One of the reasons I love shopping at thrift stores is that it’s a sustainable way to get new (to me!) things. But another part of the fun is finding something old and giving it new life by using it in a completely different way than it was intended. In the past, I’ve employed vintage cookie jars to hold my glasses, and a 100-year-old vase to hold pens. Now, with my growing plant collection, I’m often looking for secondhand plant accessories. That’s led me to my favorite new hack: repurposing fancy dishes and serveware as plant trays.

I’m not the only one who’s caught on to this smart idea. Recently, design TikToker Elena, who posts as @thishouse5000, showed off her own praise for this practice. “We as a society can do much better than these flimsy, plastic plant saucers,” Elena says in the video before recommending shopping your local thrift store for secondhand glass trays instead. 

Not only are thrifted trays a more sustainable option than cheapie plastic saucers, but glass is also more durable and can be tossed into the dishwasher for cleaning. It’s just a bonus that clear glass looks lovely and is cost-effective. Elena’s followers think it’s a great idea, too, with some raving that they were headed to the thrift store or their cupboards to select a tray.

Before you grab your wallet, know that some warnings exist about using a flat surface not intended for use with plants. Plastic saucers are made with grooves that allow water to flow freely underneath pots so it can evaporate; those features won’t exist on flat glass trays, meaning water can get trapped inside the pot. That can lead to too-moist soil which causes a range of problems, including fungus gnats and even root rot.

A divided tray’s ridges help create an exit path for water.

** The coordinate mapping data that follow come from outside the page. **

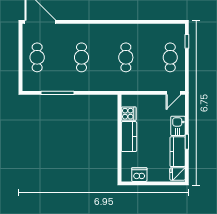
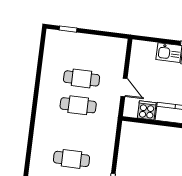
cafe table: (170, 57) -> (82, 78), moved
door: (174, 93) -> (124, 87), moved

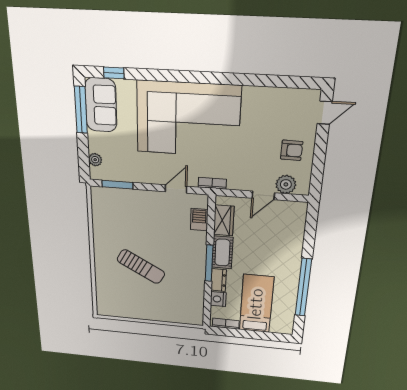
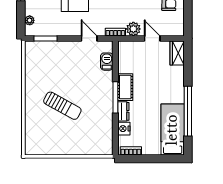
plant: (286, 184) -> (133, 29), moved
door: (176, 189) -> (89, 38), hinge flipped
door: (263, 195) -> (152, 38), swing flipped
wardrobe: (224, 220) -> (177, 53), moved, turned 180
bed: (256, 304) -> (173, 130), moved

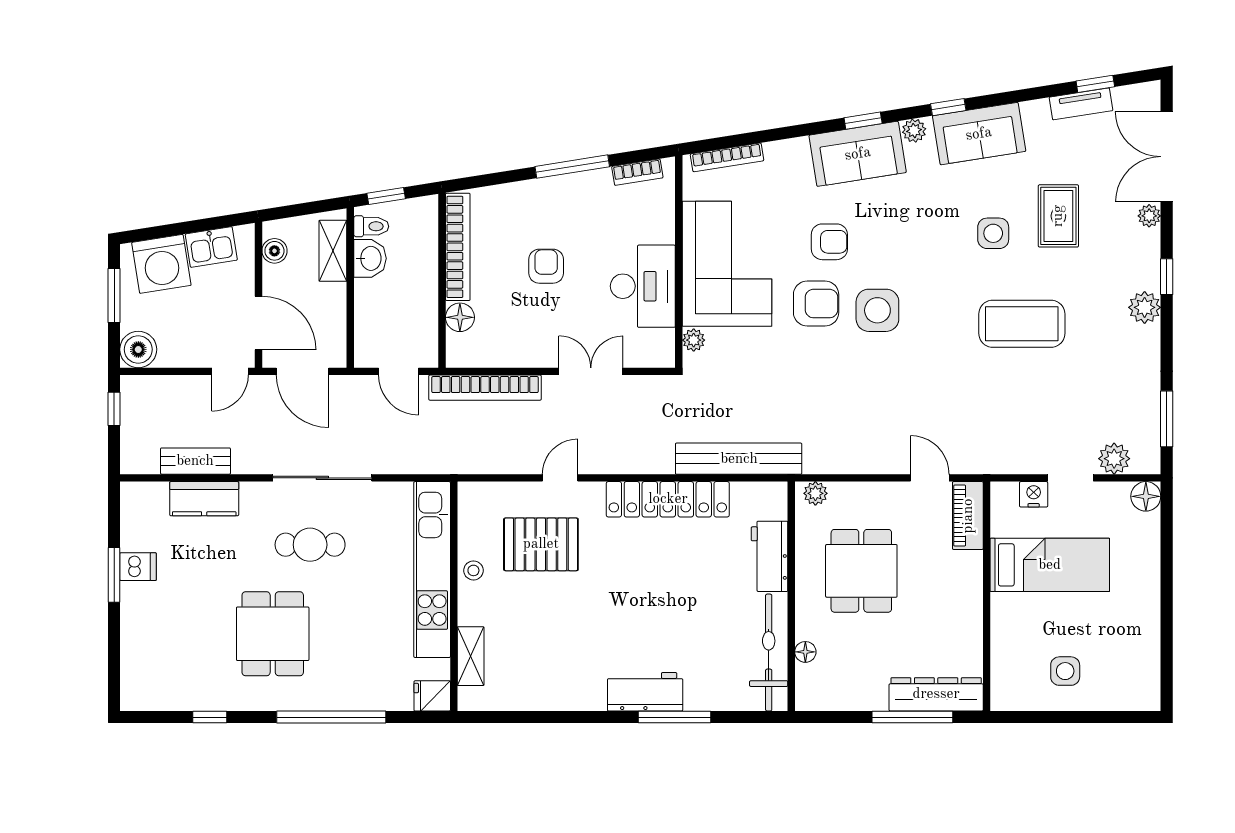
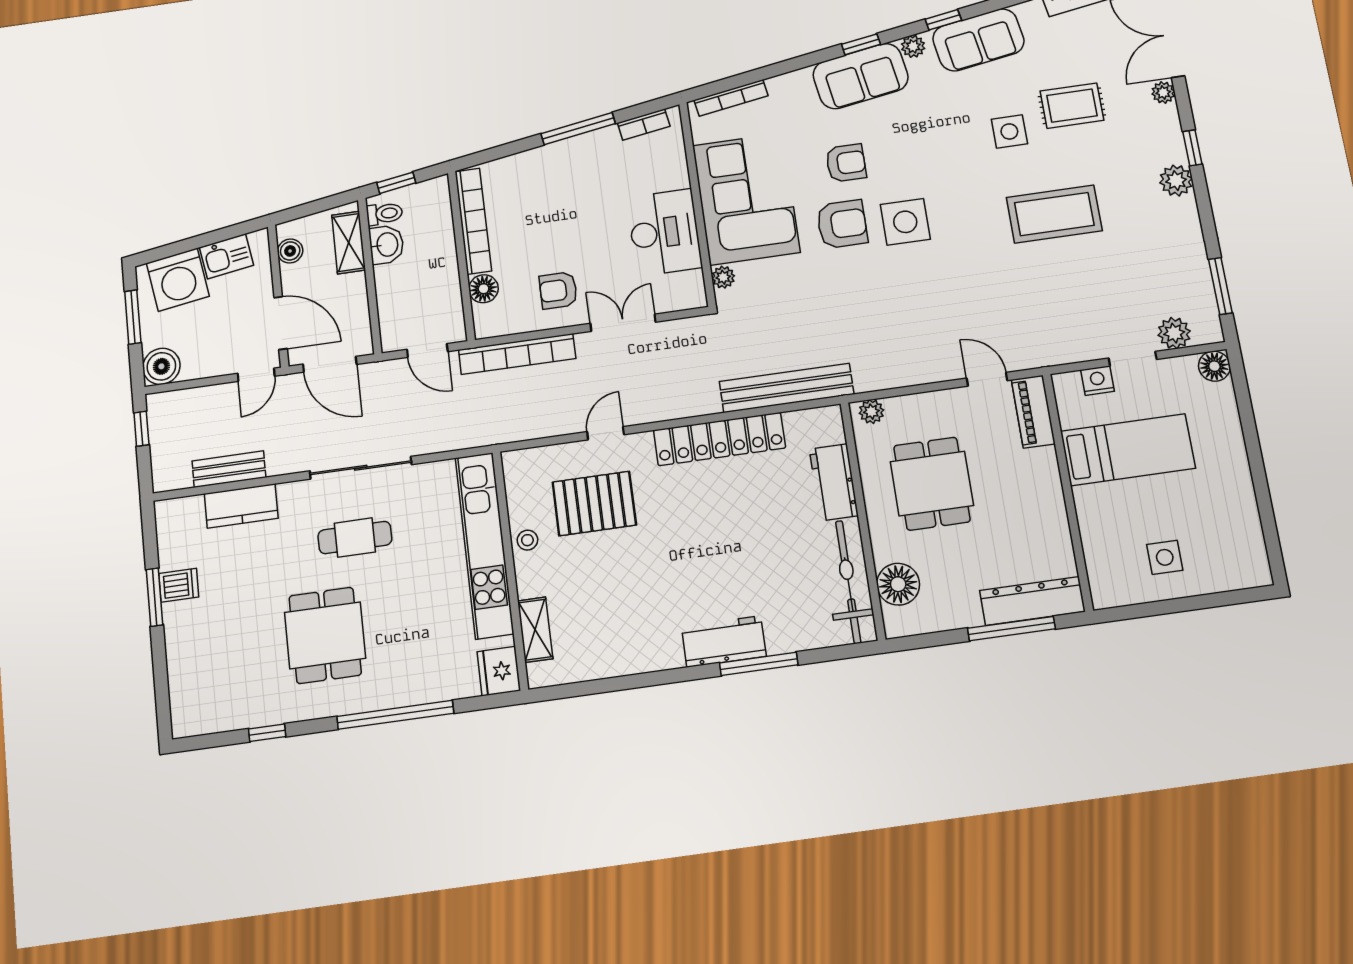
rug: (1058, 216) -> (1072, 106), turned 90
armchair: (546, 266) -> (558, 290), moved, turned -90
floor lamp: (805, 652) -> (898, 584), width x1.89, depth x1.89
fridge: (432, 696) -> (499, 671), width x1.38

The fix, though, is pretty easy: You just need to make sure your pot is elevated off the tray enough to allow for water to pass through. You can do this by adding pebbles to the tray before placing your pot on top, or by adding bumpers to the bottom of your pots to lift them slightly off the surface below. Another option: Use a divided tray so you can take advantage of the built-in ridges.

Another thing to keep in mind is that glass is susceptible to cracking when exposed to extreme temperature swings, so you should use glass trays indoors only. (And make sure to test for lead, especially if you’re using the trays under herbs or other edible plants.)

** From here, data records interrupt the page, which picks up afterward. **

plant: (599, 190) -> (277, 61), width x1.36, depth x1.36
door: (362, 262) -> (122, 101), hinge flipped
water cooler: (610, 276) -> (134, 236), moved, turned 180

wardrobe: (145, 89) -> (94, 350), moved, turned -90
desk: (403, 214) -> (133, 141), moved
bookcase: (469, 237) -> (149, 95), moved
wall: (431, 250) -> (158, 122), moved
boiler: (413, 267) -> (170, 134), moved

Of course, even with those watch-outs, there are tons of positives to using sustainable items under your plants. Commenters under Elena’s post mentioned finally finding a purpose for hand-me-down dinnerware, and others noted that this is a great way to put chipped dishes to good use.

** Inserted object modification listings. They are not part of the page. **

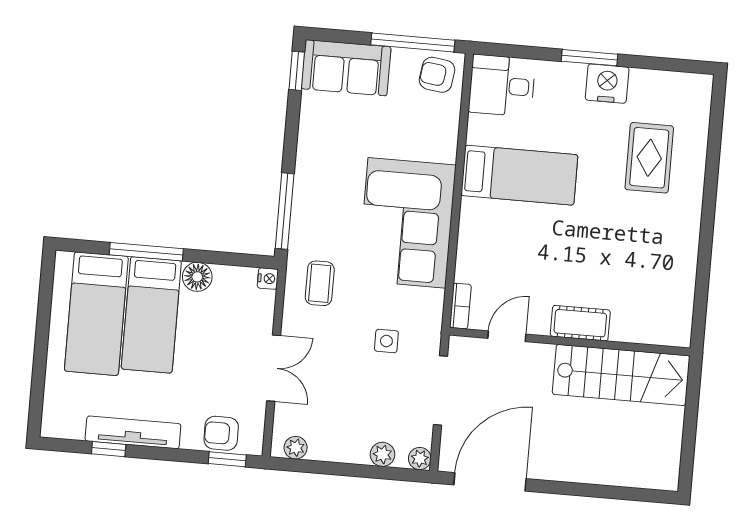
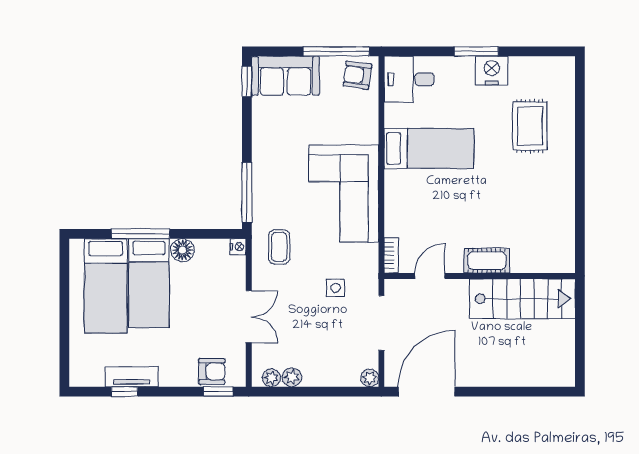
tv unit: (133, 432) -> (132, 377), width x0.71
armchair: (221, 433) -> (212, 371), turned 180
plant: (382, 454) -> (292, 377), moved

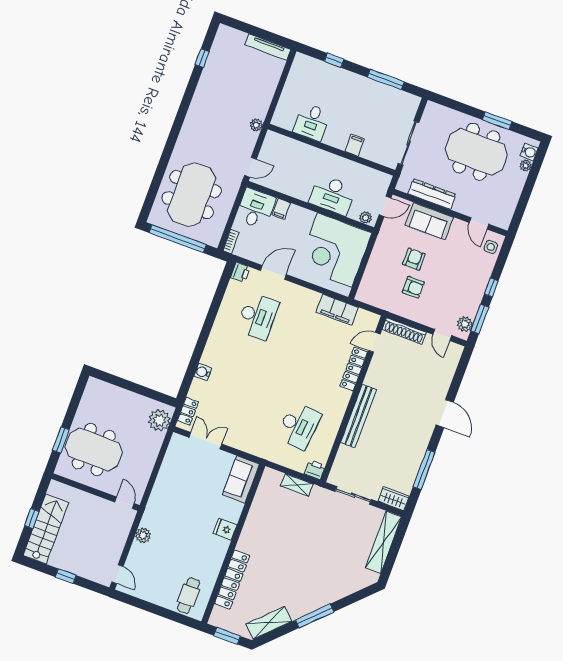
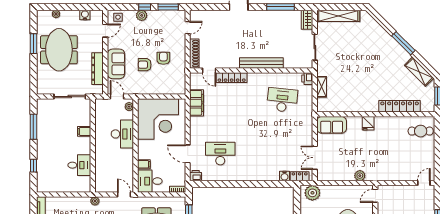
water cooler: (529, 152) -> (85, 15), moved
plant: (465, 324) -> (142, 15), moved
water cooler: (203, 372) -> (285, 176), moved
plant: (143, 535) -> (360, 176), moved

Single dinner plates are another great saucer substitute.

You aren’t limited to glass trays under your plants. Some of my favorite thrifted things to use as protective plant saucers are dinner plates and enamelware pie pans. If using dinnerware, select a plate that is an appropriate size (and make sure it’s durable enough to handle the weight of the plant you’re using it under). Dinner and lunch plates work well, but you can also use a saucer for your tiniest of pots.

For my large Thanksgiving cactus, I use an enamelware pie plate as a saucer.

Pie tins made of enamelware are also a great choice because the coated metal will withstand temperature fluctuations while holding water, meaning these work just as well outside as they do inside. One thing you will have to be wary of with these is chipping, as any exposed metal could rust when put in contact with water.

No matter which route you take — glass trays, ceramic dinnerware, enamelware, or something else entirely — using something thrifted underneath your plants will add a unique touch to your home decor. And better yet? It often costs the same as buying brand-new plastic saucers. Secondhand shopping for the win!